_取り組む課題:_
原文によれば、中西コーチが平山コーチからLINE電話で事故の一報を受けたのは何日の何時何分でしたか。

バドミントン男子の世界ランキング1位・桃田賢斗(25=NTT東日本)ら日本人3人が遠征先のマレーシア・クアラルンプールで交通事故に巻き込まれたことを受け、日本バドミントン協会強化スタッフの朴柱奉ヘッドコーチ(55)、中西洋介コーチ(40)が20日、都内で会見を開いた。

 事故後、公式の場で初めて事故の詳細が関係者から明かされた。桃田らを乗せたワゴン車が前方のトラックに追突した事故発生直後の13日午前5時01分、事故車に乗っていた平山優コーチ(日本ユニシス)からLINE電話で「事故が起きました」との一報を受けた中西コーチは、その様子を「軽い事故ではなく、深刻さがすぐに伝わる声のトーンでした」と振り返る。その後、ホテルに宿泊していた朴ヘッド、中西コーチはインドネシア遠征に向かう予定の選手団とともに大型バスで事故現場へ駆けつけた。

 道路脇に座り込んだ桃田は顔面から出血。「見た瞬間、涙が出ました。血も出ていて、タオルもなかった」という朴ヘッドは自身のジャージー(上着)を桃田にかけたという。中西コーチは「大丈夫か?」と問いかけたが会話にはならなかった。

「本人は放心状態。話ができる状態ではなかった。寄り添うような雰囲気でした」

 座席4列目から2列目に飛ばされて重傷を負った平山コーチ、脳振とうで記憶がない森本哲史トレーナーは重症度が高いため1台目の救急車で搬送。桃田は2台目の救急車で午前6時45分ごろ現地の病院に運ばれた。

 事故直後、桃田は朴ヘッドに「僕は大丈夫ですか?」と動揺していたが、時間とともに落ち着きを取り戻したという。救急車で移動前、桃田は事故車に自身のスマホを置き忘れたことを思い出し、朴ヘッドに伝える余裕もあった。病院で裂傷個所を縫う手術をした後は精神状態も安定。「夜はリラックスし、次の日からはテレビも見ていたし、LINEも打っていた」(朴ヘッド)

_資料:_
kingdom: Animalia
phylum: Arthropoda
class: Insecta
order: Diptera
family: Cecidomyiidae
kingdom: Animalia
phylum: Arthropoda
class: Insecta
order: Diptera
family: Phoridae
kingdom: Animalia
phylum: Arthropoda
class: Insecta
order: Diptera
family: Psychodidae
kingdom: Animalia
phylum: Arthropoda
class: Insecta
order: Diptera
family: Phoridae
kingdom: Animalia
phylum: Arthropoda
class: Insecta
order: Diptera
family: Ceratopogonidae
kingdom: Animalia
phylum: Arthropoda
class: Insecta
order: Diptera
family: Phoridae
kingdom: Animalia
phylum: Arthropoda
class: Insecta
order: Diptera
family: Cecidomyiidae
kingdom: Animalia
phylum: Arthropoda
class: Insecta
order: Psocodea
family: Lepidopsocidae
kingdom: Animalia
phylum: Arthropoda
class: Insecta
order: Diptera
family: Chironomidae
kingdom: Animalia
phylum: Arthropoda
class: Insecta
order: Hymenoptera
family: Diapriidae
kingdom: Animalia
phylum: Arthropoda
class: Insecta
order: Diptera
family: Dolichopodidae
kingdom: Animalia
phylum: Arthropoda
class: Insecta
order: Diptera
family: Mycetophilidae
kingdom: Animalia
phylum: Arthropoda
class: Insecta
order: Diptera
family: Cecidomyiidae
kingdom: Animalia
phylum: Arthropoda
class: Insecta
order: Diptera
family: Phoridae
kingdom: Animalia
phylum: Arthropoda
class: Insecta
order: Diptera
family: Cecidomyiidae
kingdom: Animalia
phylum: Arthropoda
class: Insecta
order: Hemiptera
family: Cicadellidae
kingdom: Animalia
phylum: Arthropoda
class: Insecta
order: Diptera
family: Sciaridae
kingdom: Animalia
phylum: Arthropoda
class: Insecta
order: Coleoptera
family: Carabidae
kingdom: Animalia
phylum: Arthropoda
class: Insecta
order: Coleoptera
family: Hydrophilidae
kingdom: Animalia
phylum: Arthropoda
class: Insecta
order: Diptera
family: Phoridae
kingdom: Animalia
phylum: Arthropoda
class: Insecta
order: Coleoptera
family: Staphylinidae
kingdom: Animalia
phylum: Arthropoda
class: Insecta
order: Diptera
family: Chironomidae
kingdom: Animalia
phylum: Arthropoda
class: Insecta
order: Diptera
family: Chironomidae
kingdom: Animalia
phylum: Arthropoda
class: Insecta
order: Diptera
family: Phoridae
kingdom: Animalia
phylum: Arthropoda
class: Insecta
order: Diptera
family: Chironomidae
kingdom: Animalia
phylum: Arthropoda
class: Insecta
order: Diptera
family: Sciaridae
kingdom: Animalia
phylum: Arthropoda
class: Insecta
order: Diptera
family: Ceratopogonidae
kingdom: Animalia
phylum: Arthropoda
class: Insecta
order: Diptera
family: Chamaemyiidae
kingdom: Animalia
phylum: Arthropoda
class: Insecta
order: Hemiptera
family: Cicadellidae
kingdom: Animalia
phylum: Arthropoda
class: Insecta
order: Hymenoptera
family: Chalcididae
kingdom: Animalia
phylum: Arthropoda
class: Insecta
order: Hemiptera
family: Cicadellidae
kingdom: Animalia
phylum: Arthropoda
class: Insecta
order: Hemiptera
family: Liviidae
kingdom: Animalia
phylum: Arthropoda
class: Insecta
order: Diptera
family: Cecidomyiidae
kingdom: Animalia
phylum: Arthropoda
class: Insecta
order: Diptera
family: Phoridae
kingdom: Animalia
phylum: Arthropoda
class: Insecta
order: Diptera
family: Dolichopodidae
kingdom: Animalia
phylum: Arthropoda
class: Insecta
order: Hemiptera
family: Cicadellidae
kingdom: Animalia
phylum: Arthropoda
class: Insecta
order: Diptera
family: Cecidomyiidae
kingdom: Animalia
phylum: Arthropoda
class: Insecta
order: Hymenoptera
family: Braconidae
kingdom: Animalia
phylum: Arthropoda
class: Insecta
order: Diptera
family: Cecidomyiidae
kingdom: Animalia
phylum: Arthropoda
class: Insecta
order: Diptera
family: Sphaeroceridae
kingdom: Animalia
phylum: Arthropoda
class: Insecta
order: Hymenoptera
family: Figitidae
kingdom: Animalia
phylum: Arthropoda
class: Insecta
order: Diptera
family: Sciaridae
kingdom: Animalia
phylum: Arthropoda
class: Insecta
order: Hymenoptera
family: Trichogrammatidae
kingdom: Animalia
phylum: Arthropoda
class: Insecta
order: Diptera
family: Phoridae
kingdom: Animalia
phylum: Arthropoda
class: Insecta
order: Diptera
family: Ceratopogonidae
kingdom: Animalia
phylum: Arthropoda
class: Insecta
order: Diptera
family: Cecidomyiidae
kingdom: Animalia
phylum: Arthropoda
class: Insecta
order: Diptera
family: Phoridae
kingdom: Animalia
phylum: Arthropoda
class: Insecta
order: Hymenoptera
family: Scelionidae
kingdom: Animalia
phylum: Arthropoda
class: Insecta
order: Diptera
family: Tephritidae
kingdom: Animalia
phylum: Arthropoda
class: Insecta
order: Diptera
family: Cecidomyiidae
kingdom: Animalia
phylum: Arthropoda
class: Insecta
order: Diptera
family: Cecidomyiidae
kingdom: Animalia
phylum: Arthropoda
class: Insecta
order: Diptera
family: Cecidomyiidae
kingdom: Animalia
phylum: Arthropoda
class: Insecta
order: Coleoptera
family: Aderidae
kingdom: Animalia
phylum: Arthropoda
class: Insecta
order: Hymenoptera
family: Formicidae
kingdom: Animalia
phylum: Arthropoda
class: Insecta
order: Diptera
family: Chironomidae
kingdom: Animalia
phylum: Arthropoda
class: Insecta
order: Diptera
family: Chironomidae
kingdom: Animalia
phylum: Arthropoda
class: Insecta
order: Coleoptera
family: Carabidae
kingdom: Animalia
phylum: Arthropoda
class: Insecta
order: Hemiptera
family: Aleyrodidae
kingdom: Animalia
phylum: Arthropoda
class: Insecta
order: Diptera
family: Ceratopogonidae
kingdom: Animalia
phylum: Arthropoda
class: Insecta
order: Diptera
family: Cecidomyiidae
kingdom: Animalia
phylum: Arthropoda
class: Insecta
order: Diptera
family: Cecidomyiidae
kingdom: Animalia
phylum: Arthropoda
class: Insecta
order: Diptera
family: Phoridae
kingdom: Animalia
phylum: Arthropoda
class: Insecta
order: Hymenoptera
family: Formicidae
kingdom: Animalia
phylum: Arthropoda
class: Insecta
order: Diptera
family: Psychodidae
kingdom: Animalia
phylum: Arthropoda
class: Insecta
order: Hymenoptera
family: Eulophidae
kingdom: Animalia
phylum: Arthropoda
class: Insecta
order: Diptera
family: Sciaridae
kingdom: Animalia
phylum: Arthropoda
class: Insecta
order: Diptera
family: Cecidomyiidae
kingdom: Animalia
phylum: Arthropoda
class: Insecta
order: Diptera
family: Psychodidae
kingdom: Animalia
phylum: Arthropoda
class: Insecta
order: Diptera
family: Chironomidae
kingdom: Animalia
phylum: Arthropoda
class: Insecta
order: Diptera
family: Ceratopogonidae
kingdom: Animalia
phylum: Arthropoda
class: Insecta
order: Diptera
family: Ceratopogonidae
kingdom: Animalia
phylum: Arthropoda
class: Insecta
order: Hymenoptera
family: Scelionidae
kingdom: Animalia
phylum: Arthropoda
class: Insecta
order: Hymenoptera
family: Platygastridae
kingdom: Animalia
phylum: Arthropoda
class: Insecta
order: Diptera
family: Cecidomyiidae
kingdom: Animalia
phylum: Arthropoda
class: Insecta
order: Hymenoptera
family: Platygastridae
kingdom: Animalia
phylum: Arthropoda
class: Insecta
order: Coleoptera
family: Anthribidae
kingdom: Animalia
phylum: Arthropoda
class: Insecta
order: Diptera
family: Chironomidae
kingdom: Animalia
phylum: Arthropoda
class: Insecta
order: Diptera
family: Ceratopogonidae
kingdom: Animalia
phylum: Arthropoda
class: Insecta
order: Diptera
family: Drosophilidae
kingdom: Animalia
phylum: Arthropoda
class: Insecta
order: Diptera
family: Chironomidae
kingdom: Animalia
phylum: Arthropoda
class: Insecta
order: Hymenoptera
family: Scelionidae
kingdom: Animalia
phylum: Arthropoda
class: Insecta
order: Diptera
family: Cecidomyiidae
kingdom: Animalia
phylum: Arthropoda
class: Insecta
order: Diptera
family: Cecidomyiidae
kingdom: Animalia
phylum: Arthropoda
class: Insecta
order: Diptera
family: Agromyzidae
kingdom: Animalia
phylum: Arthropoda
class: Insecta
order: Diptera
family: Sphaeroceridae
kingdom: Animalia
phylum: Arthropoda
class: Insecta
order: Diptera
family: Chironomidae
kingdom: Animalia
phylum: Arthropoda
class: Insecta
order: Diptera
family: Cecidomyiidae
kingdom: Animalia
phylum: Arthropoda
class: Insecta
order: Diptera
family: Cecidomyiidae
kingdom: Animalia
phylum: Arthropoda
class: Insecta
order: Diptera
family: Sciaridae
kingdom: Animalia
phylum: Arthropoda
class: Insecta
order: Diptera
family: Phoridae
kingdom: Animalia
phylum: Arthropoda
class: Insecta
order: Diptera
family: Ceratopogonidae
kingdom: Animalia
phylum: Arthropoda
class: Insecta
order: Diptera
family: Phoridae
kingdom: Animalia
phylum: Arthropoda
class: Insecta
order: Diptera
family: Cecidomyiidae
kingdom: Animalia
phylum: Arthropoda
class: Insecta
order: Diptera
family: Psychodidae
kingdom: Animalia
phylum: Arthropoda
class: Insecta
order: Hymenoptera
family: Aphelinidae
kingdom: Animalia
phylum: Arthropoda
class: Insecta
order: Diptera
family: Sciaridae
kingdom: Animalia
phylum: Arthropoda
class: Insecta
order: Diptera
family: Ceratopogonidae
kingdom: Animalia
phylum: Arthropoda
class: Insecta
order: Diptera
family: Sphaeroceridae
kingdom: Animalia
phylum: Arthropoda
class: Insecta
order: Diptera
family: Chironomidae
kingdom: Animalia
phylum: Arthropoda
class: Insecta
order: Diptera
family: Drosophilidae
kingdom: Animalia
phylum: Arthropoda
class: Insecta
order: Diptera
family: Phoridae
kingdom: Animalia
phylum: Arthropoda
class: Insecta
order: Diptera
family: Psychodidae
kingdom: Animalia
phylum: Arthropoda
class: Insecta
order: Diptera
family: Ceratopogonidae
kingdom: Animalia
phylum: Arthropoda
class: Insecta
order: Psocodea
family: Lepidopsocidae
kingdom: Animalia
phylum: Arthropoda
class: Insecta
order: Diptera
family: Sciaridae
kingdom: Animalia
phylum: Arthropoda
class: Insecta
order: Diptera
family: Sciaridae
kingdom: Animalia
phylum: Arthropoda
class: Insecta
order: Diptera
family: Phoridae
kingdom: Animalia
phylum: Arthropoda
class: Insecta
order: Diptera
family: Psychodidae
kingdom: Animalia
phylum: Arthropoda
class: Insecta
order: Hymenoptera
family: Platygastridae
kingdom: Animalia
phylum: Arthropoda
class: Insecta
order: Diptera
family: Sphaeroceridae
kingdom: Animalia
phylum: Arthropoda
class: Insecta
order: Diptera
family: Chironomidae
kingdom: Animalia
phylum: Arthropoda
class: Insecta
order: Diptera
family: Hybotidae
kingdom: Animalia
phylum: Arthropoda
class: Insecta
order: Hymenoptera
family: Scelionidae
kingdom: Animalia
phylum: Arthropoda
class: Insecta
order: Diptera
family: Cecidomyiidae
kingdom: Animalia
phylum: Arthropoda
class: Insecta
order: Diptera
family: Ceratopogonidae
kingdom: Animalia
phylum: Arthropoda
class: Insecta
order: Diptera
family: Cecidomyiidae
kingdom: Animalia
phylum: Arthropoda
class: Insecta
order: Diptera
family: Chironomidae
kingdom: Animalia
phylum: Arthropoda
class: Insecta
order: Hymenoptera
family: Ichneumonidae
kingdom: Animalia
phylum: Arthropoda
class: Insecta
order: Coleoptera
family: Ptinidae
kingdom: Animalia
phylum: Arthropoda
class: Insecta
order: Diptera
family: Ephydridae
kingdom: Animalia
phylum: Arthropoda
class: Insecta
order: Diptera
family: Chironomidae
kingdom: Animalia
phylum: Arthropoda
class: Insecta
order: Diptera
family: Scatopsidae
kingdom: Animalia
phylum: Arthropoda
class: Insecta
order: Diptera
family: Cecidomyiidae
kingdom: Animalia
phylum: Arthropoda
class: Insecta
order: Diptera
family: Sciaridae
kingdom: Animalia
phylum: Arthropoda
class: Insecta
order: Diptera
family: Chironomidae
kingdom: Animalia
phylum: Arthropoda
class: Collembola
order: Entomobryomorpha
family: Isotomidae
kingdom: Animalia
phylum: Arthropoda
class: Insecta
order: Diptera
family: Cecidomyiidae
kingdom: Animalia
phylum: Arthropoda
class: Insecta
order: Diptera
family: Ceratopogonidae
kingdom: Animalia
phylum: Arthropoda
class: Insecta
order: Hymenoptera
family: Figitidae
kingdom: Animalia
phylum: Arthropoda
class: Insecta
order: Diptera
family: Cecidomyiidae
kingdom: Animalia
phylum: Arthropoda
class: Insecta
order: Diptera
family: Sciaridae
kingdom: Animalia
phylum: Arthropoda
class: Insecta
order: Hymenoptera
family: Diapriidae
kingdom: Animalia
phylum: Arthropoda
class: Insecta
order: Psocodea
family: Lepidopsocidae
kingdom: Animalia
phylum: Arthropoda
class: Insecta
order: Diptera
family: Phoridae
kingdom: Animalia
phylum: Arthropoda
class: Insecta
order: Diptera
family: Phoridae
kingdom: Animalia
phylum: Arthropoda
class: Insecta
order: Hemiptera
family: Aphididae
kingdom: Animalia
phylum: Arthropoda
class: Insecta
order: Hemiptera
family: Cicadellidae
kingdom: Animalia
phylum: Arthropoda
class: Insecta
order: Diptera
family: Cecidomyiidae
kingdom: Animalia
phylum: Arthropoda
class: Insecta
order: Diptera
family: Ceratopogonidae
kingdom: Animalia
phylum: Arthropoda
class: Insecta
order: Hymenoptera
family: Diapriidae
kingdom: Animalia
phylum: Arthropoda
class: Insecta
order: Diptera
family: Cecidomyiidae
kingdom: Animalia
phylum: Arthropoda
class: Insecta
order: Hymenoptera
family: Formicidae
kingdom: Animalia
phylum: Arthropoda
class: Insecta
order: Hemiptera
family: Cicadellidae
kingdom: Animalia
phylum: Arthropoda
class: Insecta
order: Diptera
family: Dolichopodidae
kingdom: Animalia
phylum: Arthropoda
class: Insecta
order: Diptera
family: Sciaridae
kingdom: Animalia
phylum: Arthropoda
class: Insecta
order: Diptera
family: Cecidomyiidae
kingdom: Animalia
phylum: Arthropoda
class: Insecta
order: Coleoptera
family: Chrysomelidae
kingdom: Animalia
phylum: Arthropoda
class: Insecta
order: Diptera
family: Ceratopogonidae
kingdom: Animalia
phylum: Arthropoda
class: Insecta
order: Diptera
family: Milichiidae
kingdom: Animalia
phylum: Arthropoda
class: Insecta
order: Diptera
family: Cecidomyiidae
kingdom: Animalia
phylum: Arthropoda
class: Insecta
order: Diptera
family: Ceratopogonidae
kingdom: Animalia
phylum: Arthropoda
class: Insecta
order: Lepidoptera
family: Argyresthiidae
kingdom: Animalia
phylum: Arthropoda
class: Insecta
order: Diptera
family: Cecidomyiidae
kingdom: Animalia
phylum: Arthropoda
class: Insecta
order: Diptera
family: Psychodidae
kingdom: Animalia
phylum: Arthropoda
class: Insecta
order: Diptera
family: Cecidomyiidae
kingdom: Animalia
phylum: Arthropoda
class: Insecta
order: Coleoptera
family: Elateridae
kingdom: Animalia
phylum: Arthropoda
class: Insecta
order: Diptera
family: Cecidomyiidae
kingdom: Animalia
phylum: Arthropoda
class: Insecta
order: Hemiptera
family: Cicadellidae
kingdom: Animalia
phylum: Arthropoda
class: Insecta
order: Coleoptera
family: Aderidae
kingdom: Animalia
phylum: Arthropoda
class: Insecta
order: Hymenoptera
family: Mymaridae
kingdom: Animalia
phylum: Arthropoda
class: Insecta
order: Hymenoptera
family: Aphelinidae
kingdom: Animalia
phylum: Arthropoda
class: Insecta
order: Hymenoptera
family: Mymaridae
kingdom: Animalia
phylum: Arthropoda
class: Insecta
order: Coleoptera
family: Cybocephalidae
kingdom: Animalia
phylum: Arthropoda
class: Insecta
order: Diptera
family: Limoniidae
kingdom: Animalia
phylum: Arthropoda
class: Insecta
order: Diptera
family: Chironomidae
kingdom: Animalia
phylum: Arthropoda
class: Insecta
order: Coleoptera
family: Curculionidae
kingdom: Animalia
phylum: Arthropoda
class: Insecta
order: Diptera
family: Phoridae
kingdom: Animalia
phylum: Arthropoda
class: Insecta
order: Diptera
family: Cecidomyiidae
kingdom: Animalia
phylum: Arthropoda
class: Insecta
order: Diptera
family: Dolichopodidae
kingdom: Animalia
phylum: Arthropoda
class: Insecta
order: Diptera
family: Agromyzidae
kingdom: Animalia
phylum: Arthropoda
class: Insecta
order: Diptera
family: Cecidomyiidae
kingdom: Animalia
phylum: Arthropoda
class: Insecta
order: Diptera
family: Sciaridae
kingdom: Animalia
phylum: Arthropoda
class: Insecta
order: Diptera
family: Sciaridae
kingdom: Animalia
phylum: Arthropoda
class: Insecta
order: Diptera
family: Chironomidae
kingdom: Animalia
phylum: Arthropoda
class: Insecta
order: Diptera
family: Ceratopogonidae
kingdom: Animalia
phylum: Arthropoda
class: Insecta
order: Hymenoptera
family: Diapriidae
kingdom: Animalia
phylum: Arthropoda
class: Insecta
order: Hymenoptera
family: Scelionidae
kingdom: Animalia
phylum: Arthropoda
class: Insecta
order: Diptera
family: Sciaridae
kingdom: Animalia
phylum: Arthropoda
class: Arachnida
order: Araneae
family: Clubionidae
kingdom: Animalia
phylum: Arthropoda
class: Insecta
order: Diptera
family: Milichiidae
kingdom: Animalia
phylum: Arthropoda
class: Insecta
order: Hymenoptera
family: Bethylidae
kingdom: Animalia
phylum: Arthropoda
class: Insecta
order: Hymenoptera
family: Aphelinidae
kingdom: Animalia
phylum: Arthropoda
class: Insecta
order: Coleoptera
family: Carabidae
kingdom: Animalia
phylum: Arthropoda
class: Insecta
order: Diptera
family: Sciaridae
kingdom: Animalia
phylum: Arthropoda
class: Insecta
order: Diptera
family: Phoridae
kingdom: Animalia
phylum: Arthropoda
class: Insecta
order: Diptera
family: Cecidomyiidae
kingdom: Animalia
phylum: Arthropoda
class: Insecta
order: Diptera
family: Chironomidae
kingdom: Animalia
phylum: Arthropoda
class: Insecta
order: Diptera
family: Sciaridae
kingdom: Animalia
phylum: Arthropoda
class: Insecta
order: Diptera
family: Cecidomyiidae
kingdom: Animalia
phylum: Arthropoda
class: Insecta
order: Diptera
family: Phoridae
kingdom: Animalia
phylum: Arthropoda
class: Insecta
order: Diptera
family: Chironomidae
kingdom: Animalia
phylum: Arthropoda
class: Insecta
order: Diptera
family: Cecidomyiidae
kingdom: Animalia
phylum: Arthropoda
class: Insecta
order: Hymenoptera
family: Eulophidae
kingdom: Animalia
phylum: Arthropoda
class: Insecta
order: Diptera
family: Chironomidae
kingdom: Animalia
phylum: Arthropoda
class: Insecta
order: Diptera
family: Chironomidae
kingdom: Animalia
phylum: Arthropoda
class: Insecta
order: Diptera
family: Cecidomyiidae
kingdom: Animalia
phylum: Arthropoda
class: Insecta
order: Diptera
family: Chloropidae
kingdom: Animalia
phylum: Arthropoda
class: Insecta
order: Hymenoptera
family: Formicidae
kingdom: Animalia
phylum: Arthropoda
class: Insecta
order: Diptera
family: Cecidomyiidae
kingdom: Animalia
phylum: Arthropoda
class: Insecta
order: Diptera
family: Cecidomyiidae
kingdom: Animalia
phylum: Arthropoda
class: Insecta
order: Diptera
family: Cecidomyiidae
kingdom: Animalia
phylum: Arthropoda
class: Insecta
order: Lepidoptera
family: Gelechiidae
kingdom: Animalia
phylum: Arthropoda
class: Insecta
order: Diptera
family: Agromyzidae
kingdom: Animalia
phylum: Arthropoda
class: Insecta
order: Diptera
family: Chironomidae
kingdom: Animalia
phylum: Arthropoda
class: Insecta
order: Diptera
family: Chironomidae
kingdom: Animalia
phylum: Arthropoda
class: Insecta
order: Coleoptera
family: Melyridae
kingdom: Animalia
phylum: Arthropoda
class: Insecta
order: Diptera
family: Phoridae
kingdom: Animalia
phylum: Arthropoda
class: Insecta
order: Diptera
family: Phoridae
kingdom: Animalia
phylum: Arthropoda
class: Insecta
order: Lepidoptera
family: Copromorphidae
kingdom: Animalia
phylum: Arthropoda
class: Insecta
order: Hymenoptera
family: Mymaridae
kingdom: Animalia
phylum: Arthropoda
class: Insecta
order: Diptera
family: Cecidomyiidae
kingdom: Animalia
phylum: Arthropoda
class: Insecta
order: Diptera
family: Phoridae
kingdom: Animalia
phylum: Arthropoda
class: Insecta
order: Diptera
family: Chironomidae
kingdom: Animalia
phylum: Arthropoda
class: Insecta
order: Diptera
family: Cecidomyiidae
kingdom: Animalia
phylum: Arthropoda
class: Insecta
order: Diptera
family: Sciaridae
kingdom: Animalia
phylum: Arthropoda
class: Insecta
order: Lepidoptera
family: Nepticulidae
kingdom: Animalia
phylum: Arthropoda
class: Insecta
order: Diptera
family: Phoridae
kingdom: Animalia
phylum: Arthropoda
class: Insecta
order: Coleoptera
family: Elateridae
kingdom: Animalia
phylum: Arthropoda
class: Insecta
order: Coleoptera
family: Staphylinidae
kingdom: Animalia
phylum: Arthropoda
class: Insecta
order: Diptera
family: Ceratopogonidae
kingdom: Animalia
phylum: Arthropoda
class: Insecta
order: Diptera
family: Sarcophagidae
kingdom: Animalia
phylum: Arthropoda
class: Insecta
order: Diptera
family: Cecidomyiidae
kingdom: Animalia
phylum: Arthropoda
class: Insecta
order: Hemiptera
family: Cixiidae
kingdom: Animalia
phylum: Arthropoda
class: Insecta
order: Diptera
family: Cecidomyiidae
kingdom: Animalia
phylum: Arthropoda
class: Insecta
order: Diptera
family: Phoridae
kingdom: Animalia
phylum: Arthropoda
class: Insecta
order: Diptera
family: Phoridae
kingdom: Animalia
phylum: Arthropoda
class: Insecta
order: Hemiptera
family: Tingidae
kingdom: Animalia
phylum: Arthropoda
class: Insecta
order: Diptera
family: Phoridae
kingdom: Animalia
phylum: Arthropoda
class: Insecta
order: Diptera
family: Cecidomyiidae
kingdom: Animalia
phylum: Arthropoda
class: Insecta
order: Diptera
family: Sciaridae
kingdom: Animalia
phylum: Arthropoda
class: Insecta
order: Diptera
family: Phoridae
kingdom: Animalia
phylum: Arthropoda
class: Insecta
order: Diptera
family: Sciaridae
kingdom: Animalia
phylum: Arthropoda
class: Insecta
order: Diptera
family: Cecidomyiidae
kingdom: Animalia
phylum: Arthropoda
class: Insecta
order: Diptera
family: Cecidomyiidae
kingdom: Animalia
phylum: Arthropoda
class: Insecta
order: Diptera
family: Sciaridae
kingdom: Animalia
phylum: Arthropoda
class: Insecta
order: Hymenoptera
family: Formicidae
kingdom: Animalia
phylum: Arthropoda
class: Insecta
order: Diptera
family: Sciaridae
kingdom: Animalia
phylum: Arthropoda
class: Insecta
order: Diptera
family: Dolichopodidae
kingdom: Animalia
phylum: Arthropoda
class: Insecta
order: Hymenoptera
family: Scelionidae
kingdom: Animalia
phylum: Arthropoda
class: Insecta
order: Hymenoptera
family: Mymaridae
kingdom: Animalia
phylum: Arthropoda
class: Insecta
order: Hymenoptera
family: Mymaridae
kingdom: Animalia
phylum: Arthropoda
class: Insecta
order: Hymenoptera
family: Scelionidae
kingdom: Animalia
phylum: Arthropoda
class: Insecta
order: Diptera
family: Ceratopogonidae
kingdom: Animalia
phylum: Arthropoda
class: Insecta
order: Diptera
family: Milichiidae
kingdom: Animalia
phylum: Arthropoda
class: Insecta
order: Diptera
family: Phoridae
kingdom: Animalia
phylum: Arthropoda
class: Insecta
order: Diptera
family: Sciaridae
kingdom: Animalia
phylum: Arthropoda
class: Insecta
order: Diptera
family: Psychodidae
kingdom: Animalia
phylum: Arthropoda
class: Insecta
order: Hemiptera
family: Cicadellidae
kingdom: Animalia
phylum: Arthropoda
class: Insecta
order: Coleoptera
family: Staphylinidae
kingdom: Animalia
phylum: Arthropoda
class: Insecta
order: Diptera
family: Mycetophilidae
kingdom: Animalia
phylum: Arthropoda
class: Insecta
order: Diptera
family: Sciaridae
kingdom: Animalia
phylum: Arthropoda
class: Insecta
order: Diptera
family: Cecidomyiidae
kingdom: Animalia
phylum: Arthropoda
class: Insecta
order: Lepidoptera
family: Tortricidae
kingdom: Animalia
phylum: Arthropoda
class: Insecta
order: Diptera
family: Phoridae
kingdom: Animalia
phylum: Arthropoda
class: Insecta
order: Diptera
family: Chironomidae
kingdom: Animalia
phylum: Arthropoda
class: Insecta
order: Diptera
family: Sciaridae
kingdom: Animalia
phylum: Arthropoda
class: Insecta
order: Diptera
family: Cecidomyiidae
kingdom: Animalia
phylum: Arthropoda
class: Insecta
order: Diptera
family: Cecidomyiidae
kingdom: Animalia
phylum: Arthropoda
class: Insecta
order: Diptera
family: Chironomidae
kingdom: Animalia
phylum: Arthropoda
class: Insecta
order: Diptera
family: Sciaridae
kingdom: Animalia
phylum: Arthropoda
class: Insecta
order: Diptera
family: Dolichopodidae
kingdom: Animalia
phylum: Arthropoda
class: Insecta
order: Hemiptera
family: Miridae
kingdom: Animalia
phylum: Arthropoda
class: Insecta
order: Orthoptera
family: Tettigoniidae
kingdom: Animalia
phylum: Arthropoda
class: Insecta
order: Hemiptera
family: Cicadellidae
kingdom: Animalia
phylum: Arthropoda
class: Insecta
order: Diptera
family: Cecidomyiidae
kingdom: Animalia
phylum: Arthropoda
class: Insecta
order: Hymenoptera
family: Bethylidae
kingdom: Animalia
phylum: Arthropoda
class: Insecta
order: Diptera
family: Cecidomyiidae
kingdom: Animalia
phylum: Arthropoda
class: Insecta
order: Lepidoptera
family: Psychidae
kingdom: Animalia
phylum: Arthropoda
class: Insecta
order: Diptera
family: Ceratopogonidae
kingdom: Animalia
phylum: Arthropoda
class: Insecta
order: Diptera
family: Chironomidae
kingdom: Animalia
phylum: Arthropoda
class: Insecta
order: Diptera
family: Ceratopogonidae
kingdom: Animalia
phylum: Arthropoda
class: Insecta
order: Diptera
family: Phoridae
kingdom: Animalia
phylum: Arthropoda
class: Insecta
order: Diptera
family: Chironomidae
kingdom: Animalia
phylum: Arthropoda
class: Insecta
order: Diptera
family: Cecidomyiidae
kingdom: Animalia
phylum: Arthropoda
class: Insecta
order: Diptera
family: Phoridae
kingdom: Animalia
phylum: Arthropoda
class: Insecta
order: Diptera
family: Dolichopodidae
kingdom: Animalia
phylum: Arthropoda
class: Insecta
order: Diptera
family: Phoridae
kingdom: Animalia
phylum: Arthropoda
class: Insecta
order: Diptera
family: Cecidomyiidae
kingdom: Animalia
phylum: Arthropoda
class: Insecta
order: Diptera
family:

_解答:_
13日午前5時01分です。